The Irish Aren’t Having Enough Babies, But They Legalized Abortion Anyway
Ireland isn’t having enough kids to ensure it will be able to replace its population in the long run, but the nation voted in May to legalize abortion anyway.
Ireland’s Central Statistics Office (CSO) reported that Irish women are having an average of 1.8 children altogether. That number sits below 2.1 children per woman, which is the number of children Irish women would need to have in order to replace the population.
Women had 62,053 babies in 2017, marking a 1,844-decrease in babies born from 2016, according to the Independent.
Where Ireland’s birth rate used to sit at 16.1 per every thousand women aged 15 to 49 in 2007, that rate has fallen to 12.9 per thousand of child-bearing age women. The average age of women having their first child has risen to 31 years old. The marriage rate has also fallen 0.2 percent since 2016.

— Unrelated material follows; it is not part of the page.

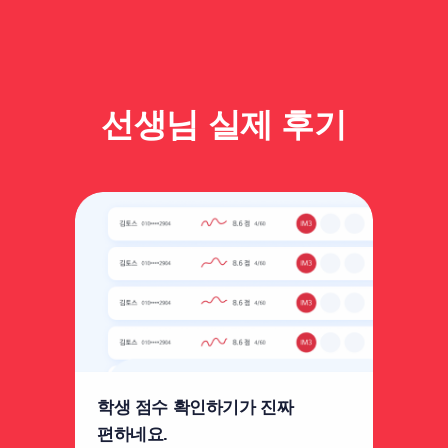
선생님 실제 후기
학생 점수 확인하기가 진짜
편하네요.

Despite the falling population, the Irish electorate voted 66.4 percent to 33.6 percent to repeal the Eight Amendment, results showed on May 26. The vote came after swaths of Irish, many of whom had traveled across international waters to return home in order to cast their ballots, headed to the booths May 25 to affirm or reject their commitment to protecting life.
Women in Ireland can now abort their unborn babies up until the third month in pregnancy. Between the third and sixth month of pregnancy, abortion is permitted only in the presence of fatal fetal abnormalities or if the mother’s life is threatened.
“Ireland will now join that sad community of nations who throw away irreplaceable human beings through abortion on demand,” Students for Life of America (SFLA) President Kristan Hawkins said in a Saturday press release after Ireland’s vote.
They are “saddened that the people of Ireland have paved the way for abortion on demand in their country,” Americans United for Life (AUL) president Catherine Glenn Foster also said Saturday.